University at Buffalo: Reporter

Athletic fee tabled until fall for graduate, professional students

By CHRISTINE VIDAL
Reporter Editor

An intercollegiate athletic fee for graduate and professional students at UB has been tabled until next fall in order to allow for broader consultation and discussion of the proposal.

"At this point in the spring semester, with classes nearly over, it is obvious that this academic year will not afford us the time to have the further conversations which, were we to institute a new graduate and professional student fee for next fall, would be required," said UB President William R. Greiner. "We believe it is important to take time to continue discussions, develop more detailed analyses and reconcile various objectives and viewpoints on these issues."

Graduate and professional students at UB currently are not charged a separate athletic fee. An undergraduate athletic fee of $50 per semester was instituted in fall of 1990; the fee was increased to $100 per semester at the start of the spring 1997 semester.

The fees are just one part of the evolution UB's athletic programs have undergone over the past decade.

"The concept of students supporting intercollegiate athletics has been with us since we began the Run to Division I several years ago," said Robert L. Palmer, UB vice president for student affairs. "Along with development activities and state support, (the intention was) students would contribute to the upgrade of intercollegiate athletics. Involving graduate students has always been part of the plan."

No specific dollar amount has been proposed for the graduate- and professional-student fee, he said.

Overall investment needs to grow

UB's intercollegiate athletic programs are supported by a number of revenue sources: gate receipts, concessions, advertising, guarantees, philanthropic gifts and state operating funds, in addition to student fees.

"It is clear that our overall investment is going to need to grow and I don't just mean student fee revenue, but all revenue: gifts and grants, gate and concessions, student fees and the overall level of university support," said Robert J. Wagner, UB senior vice president.

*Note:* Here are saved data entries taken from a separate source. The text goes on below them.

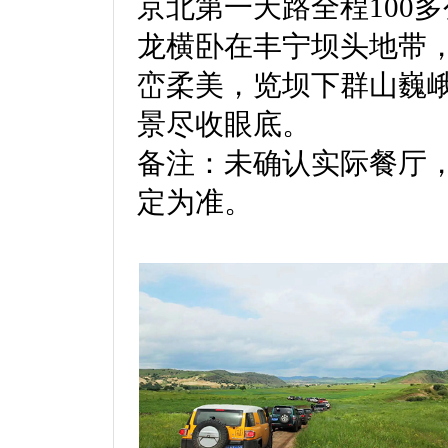
京北第一天路全程100
龙横卧在丰宁坝头地带
峦柔美，览坝下群山巍
景尽收眼底。
备注：未确认实际餐厅
定为准。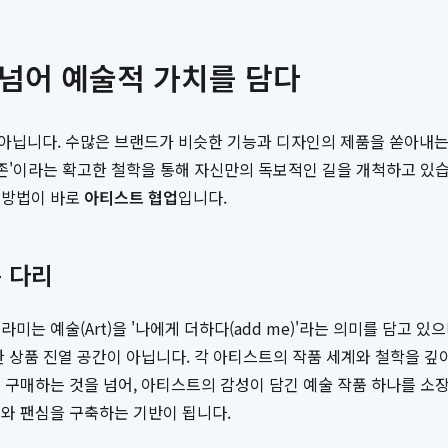
을 넘어 예술적 가치를 담다
아닙니다. 수많은 브랜드가 비슷한 기능과 디자인의 제품을 쏟아내는 
존'이라는 확고한 철학을 통해 자신만의 독보적인 길을 개척하고 있습
 방법이 바로
아티스트 협업
입니다.
는 다리
미는 예술(Art)을 '나에게 더하다(add me)'라는 의미를 담고 
한 상품 진열 공간이 아닙니다. 각 아티스트의 작품 세계와 철학을 깊
 구매하는 것을 넘어, 아티스트의 감성이 담긴 예술 작품 하나를 소
와 팬심을 구축하는 기반이 됩니다.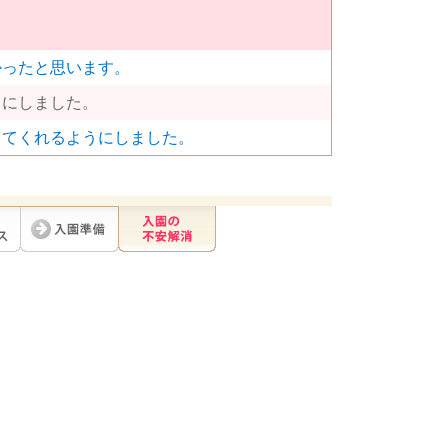
かったと思います。
うにしました。
ってくれるようにしました。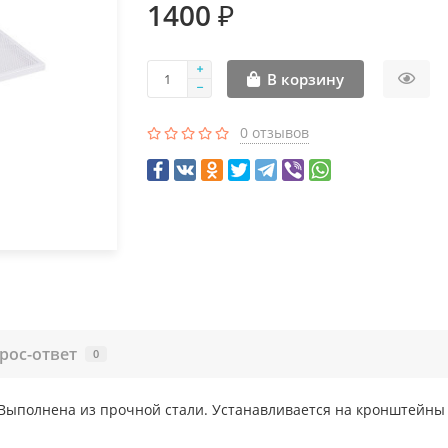
1400 ₽
В корзину
0 отзывов
рос-ответ
0
Выполнена из прочной стали. Устанавливается на кронштейны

"Given the tremendous strain which has already been placed on UB's state-operating budget and our academic priorities for state-operating funds, we are most focused on increasing non-state support for our intercollegiate-athletics programs. Broadening the revenue base for intercollegiate athletics has been part of the five-year plan for this upgrade, and the notion of an athletic fee for graduate and professional students has long been considered as part of that broader base," Greiner said.

A stronger financial base also is important as UB prepares to move into the NCAA Division I-A Mid-American Conference, he added.

"MAC membership is a key step for UB toward competing among other major public institutions, but it is only a step, and up-front investment is going to be necessary before we can realize the benefits that major athletics programs offer."

Athletics program a big boost for UB

Major athletics programs benefit the institution in a number of ways, according to Greiner. They provide "a different, richer quality of life," build loyalty and support among communities and alumni, attract student and faculty interest, recruit higher-quality students and student athletes, attract external investment from advertisers and philanthropic supporters, and help the institution maintain outstanding recreation facilities that have broader uses for the campus.

"A stronger intercollegiate-athletics program already has been a big boost for UB," Greiner said. "We believe it is appropriate for graduate and professional students to help support intercollegiate athletics, since they, too, benefit from the broad institutional advantages of these programs."

The athletics upgrade is "a direction we've talked about moving in for a long time, and in order to compete, the university has to give more support and student fees are one piece of it," Wagner said. "We've looked at institutions in this conference (MAC) and at 10 institutions students do pay some portion of the costs of the program. At all the institutions where students pay, graduate students also pay."

Proposed fee has met with resistance

The proposed fee has met with considerable and vocal resistance from graduate students at UB, in part because of the ramifications an additional fee can present to students facing financial hardship.

According to Jim O'Loughlin, president of UB's Graduate Student Association, unlike financial aid for undergraduate students, financial aid for graduate students is merit-, not need-based, and tuition wavers do not cover academic fees.

For students with little financial flexibility, particularly international students who are prevented from working, "the only way to make an adjustment in their budgets when there is a fee increase is to cut back," O'Loughlin said. If graduate and professional students are assessed the same $200 annual fee as undergraduates, it could inflict significant hardship. "In Buffalo, that's about a month's rent," he said.

"I'm happy to see that they decided to switch plans. I think it's a good sign and bodes well for next year," O'Loughlin said.